Amongst the TWU’s arbitration award, the payroll tax short fall and the state appropriations cut, the MTA may face a budget gap as large as $500 million this year, and the Student MetroCards have long been a sore subject for the agency. According to Pete Donohue, the authority doles out approximately 550,000 Student MetroCards each year that allow the city’s pupils to ride the rails for free. Once jointly fully funded by the city and state, both political bodies have cut back their student-based contributions to the MTA, and the agency runs annual deficits on this program.

In fact, two years ago, City Comptroller William Thompson reported on the student MetroCard funding programs. Because the city and state contribute just $90 million to a program that costs $161.5 million to administer, the agency effectively loses $71.5 million per year on Student MetroCards. To make matters worse, this has been the status quo for these student passes since the mid-1990s. Why should an authority tasked with balancing its budget dole out free rides when the city and state have long ago reneged on their pledges to fully fund student transit subsidies?

The Student MetroCard program is based solely on how far away a student lives from his or her school and not on need, and parents are up in arms over the rumored cuts to it. The comments three Daily News reporters dug up are as expected. Parents say they won’t be able to afford to send their children to school via public transit, and kids say some of their classmates simply won’t go to school because they would have way to get there. Education experts too worry about the loss of free transit.

“If you’re going to eliminate neighborhood high schools as the mayor has in most of the city, it’s absolutely critical to have free transportation for kids, especially because children are required by law to go to school,” Clara Hemphill, a New School education expert, said. “Some kids are traveling up to 90 minutes by public transportation. There’s absolutely no way to get there without the subway and bus.”

In a rather absurd column, Michael Daly goes after the MTA for this plan as well.

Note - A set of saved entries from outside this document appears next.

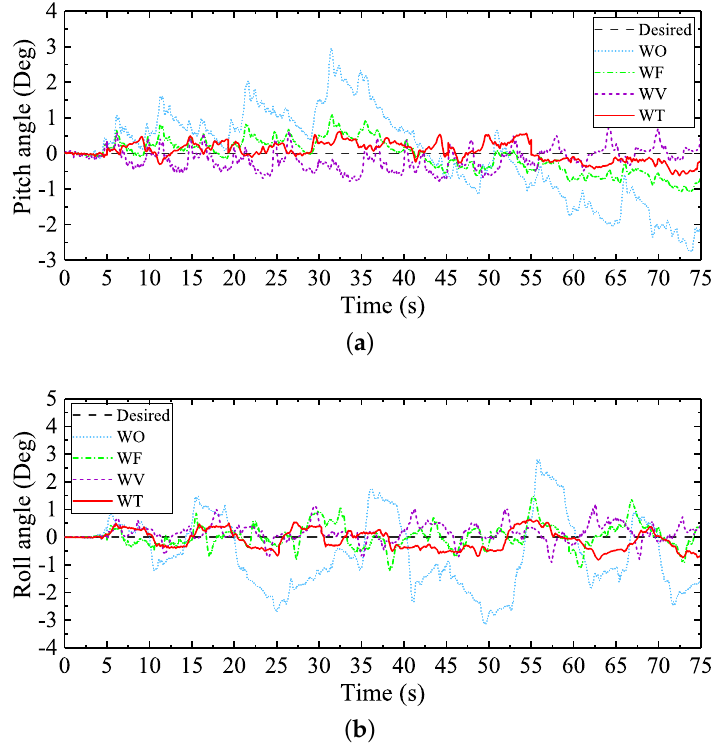
Figure 12. The attitude regulation performances of the pitch and roll angles under different control schemes: ( a ) the body pitch angle comparison and ( b ) the body roll angle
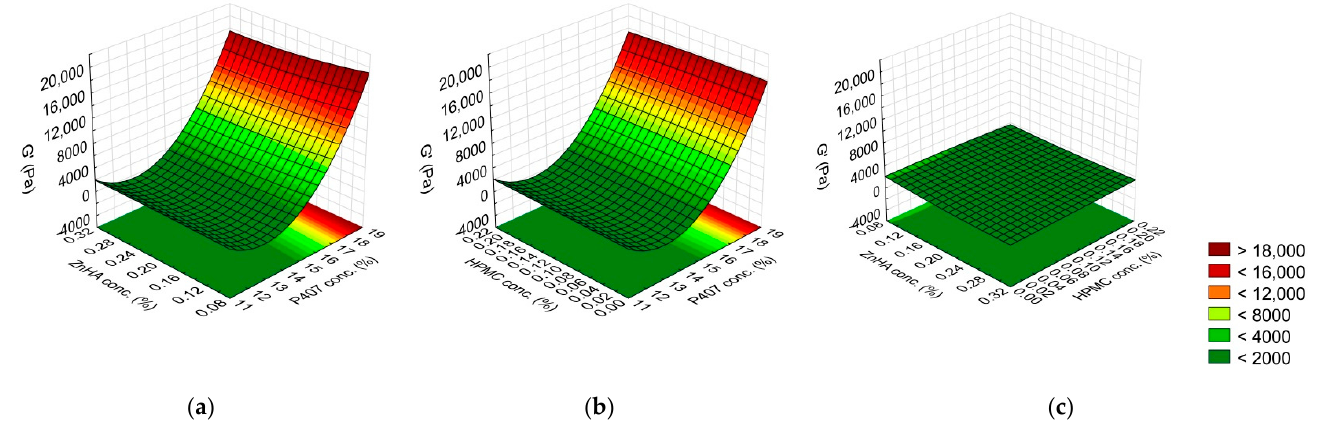
Figure 3. Effect of the composition on the G ′ modulus: ( a ) P407 and ZnHA concentrations, ( b ) P407 and HPMC concentrations, ( c ) ZnHA and HPMC; (the 3rd factor is at 0 level in each case).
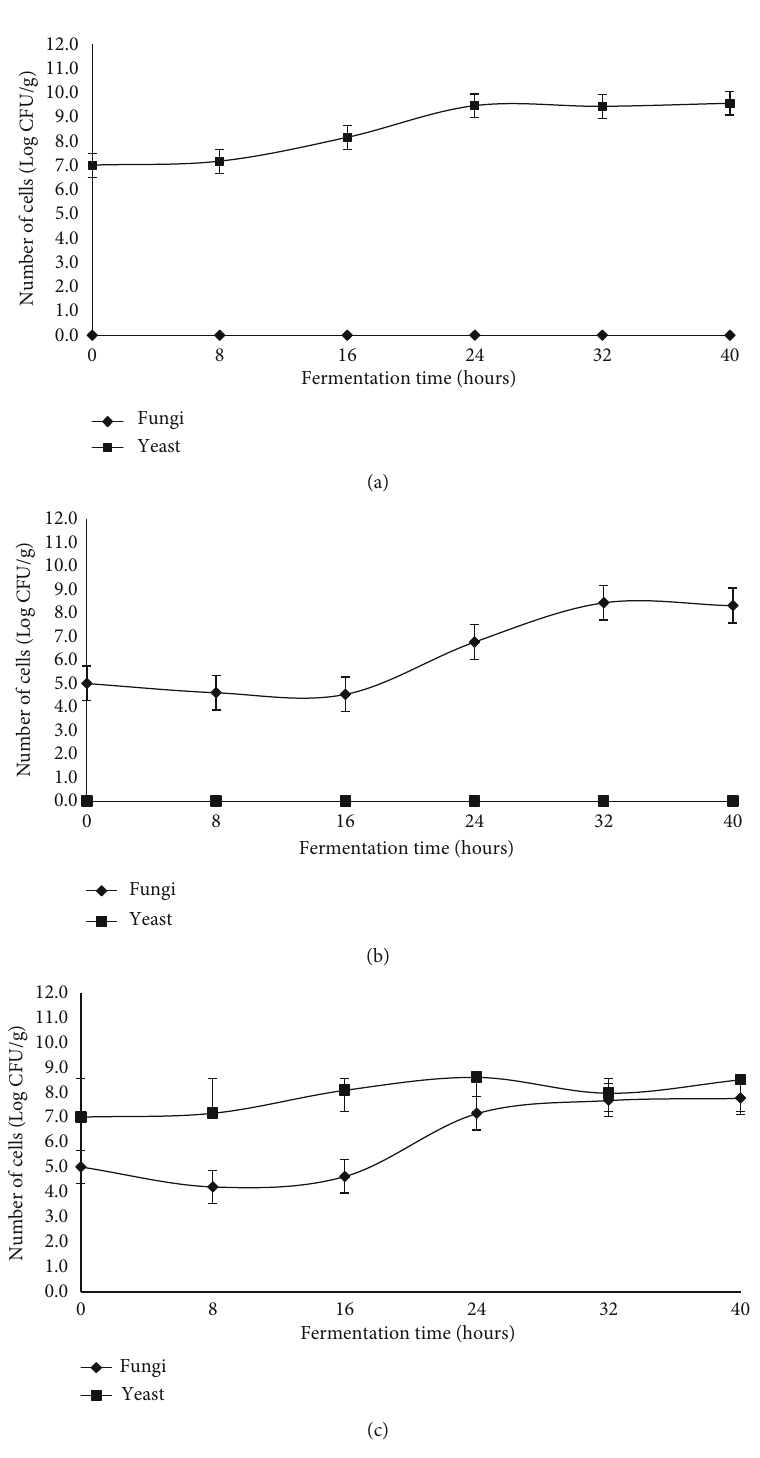
Figure 1: The growth curves of yeast and fungi during soybean fermentation inoculated with a single culture of S . cerevisiae (a), a single culture of R . oligosporus (b), and a mixed culture of both microorganisms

He claims that smart kids may “risk arrest” by jumping turnstiles to get to school and that the city will lose federal education funding because the authority’s cuts to the MetroCard program will cause truancy rates to rise. With this charge, we might be nearing the point where someone has managed to blame the MTA for just about any potential problem in the city.

The reality, though, is far from simple. It’s true that, for an eight-month school year, 30-day unlimited ride MetroCards would cost families $712 per child, but the MTA could opt to go for a reduced rate for students. Even a $1 or 50-cent student ride would enable the MTA to capture additional revenue while eliminating a $70-million loss from the agency’s books.

Furthermore, the agency should not be expected to simply foot the bill when the city and state refuse to pony up for a program they originally promised to fund. The MTA provides student MetroCards at the request of New York’s politicians. It is under no legal obligation to do so, and it is well within its right to threaten to eliminate this program as a way to draw more attention to its fiscal plight and more funds for its severely strained coffers.

Cutting Student MetroCards and those three free rides a day will hurt. Families will be forced to pay more money to send their children to school, and others won’t be able to attend schools far from home. But the MTA has its back against the wall, and it is fighting back with all of its might. End the great student MetroCard swindle and that huge budget gap will look a little bit smaller.